Overview
This study investigates the provenance of social and STEM reasoning capabilities within language models by mapping specific pretraining corpus regions to benchmark performance. It employs training-data attribution as a tool for capability discovery, focusing on OLMo3-7B.
Research Context
Prior work using training-data attribution has often focused on factual knowledge rather than reasoning, and document-level scores have been noted as too noisy for identifying corpus regions supporting specific capabilities. This research addresses these limitations by aggregating influence across a detailed taxonomy and contrasting different types of capabilities.
Approach
The researchers utilized gradient-based attribution, specifically TrackStar via Bergson, applied to a working set derived from the de-duplicated Dolma3 mix.

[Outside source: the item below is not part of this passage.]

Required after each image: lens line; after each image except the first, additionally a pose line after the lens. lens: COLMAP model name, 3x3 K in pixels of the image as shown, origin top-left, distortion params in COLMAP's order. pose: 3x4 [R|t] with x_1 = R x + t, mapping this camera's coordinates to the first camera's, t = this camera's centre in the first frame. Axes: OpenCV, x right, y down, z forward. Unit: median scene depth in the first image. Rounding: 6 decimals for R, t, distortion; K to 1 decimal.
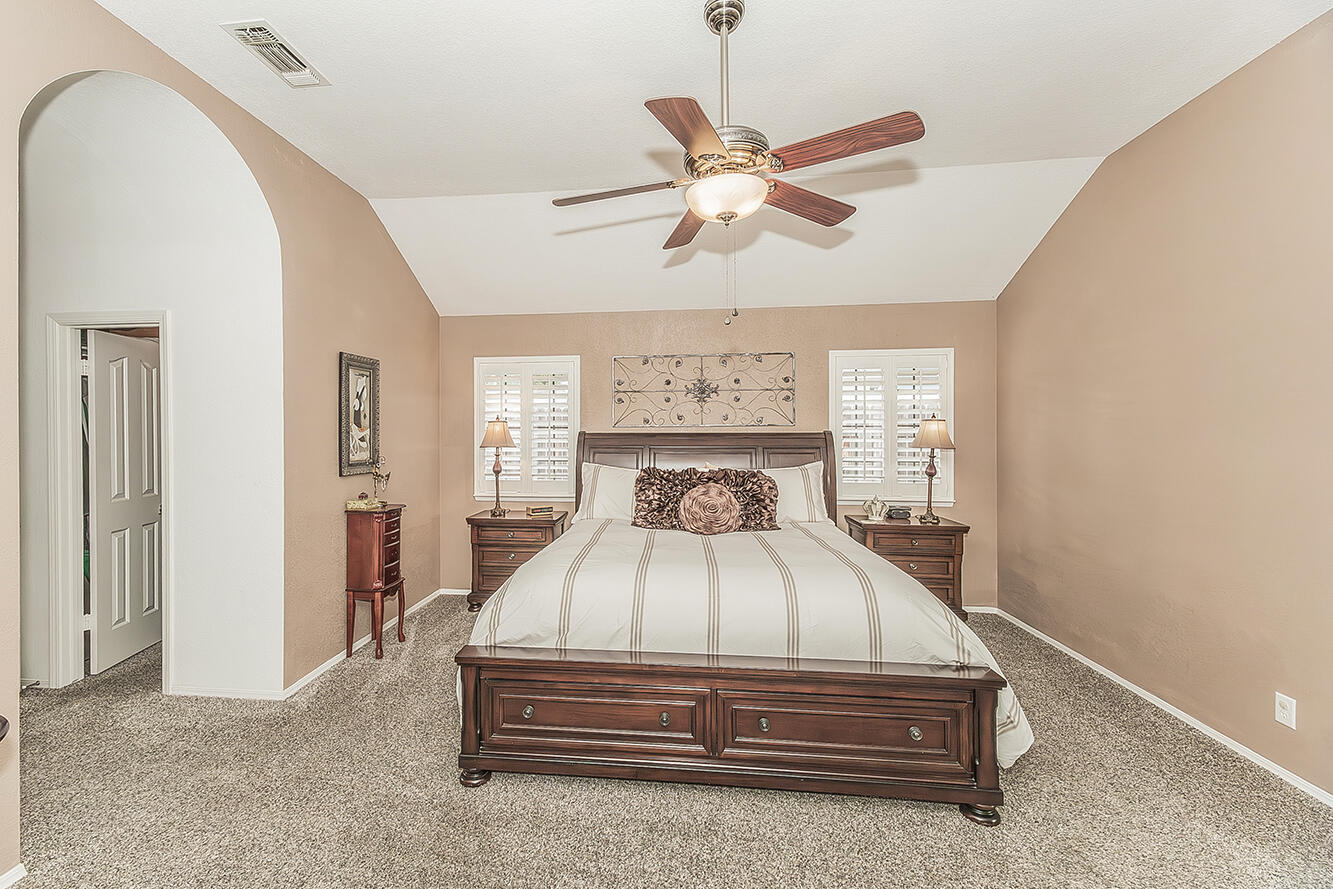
lens RADIAL K [[556.5, 0, 666.3], [0, 556.5, 438.0], [0, 0, 1]] dist [0.016456, 0.000048]
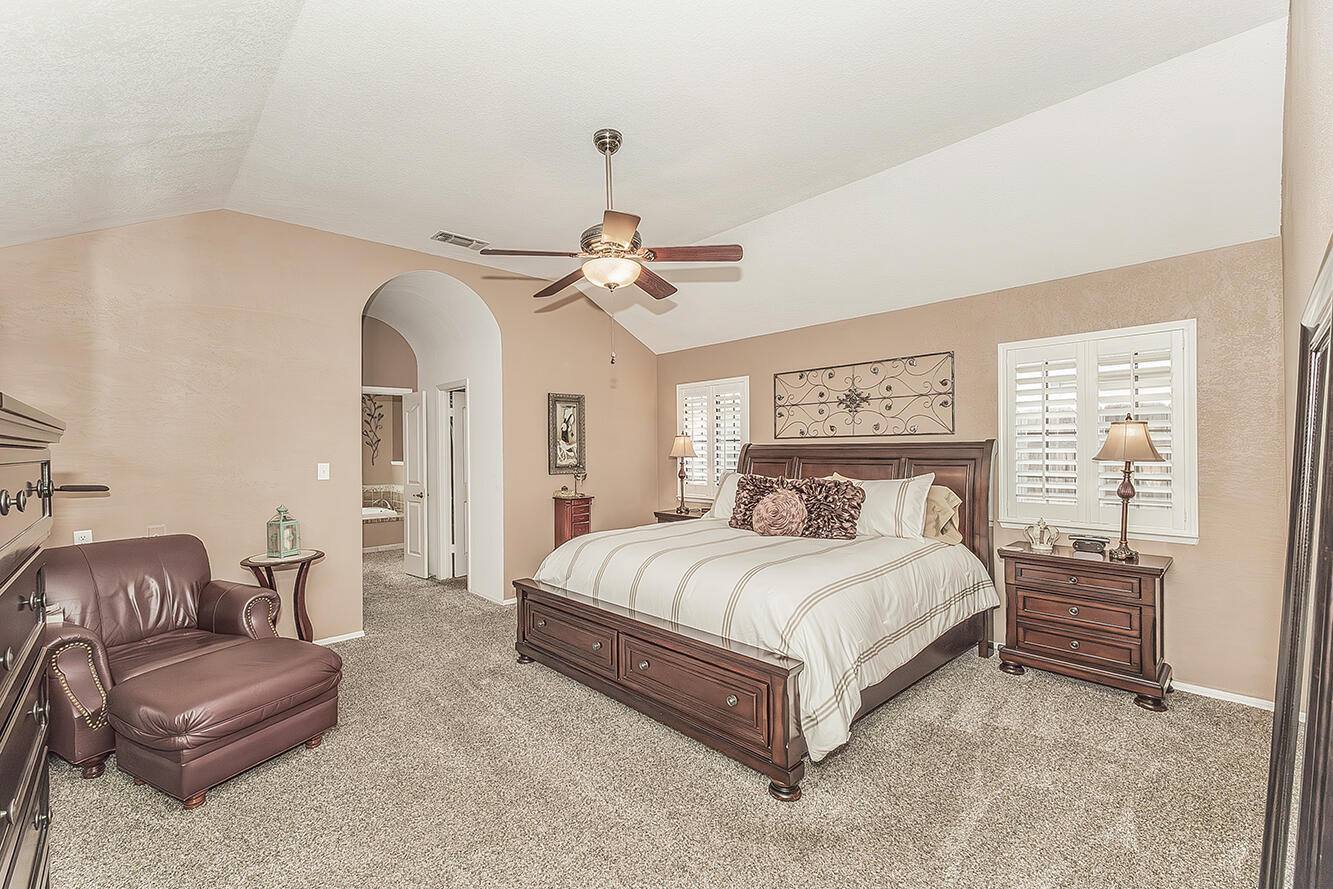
lens RADIAL K [[582.3, 0, 662.8], [0, 582.3, 458.2], [0, 0, 1]] dist [0.021832, -0.005506]
pose [[0.756169, 0.005597, -0.654352, 0.635287], [0.000882, 0.999954, 0.009573, 0.008351], [0.654376, -0.007816, 0.756129, -0.000561]]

Influence scores were aggregated across WebOrganizer's 24-format x 24-topic taxonomy, resulting in 576 distinct bins. A 2x2 experimental design was employed to compare benchmark pairs, varying both domain (social vs. STEM) and capability type (reasoning vs. knowledge).
Benchmarking
- Social Reasoning: SocialIQA
- MMLU Social Sciences: Knowledge-based social tasks
- STEM Reasoning: ARC-Challenge
- MMLU STEM: Knowledge-based STEM tasks
Causal Validation
To provide partial causal validation, targeted machine unlearning was performed. This involved forgetting high-attribution topic bins, such as 'Literature' for SocialIQA, and comparing the degradation of aligned benchmarks against within-bin random baselines.
Findings
- Social reasoning and STEM reasoning capabilities in OLMo3-7B draw upon qualitatively distinct regions of the pretraining corpus.
- The contrast between corpus regions for social versus STEM capabilities is sharper when examining reasoning tasks compared to knowledge-level tasks.
- Targeted machine unlearning, by removing high-attribution topic bins, resulted in a greater degradation of performance on the aligned benchmark than observed with random baselines within the same bin. For instance, forgetting the 'Literature' topic bin particularly impacted SocialIQA performance.
Why This Matters
The identification of distinct corpus regions supporting social versus STEM reasoning provides insight into the interpretability of language model capabilities. This method of capability discovery through training-data attribution and its causal validation through targeted unlearning could inform the development and refinement of large language models.
Potential Applications
The methodology, including all code, sampling manifests, the bin-level influence matrix, and unlearning checkpoints, has been open-sourced. This could facilitate further research into training-data attribution and the understanding of capability provenance in language models.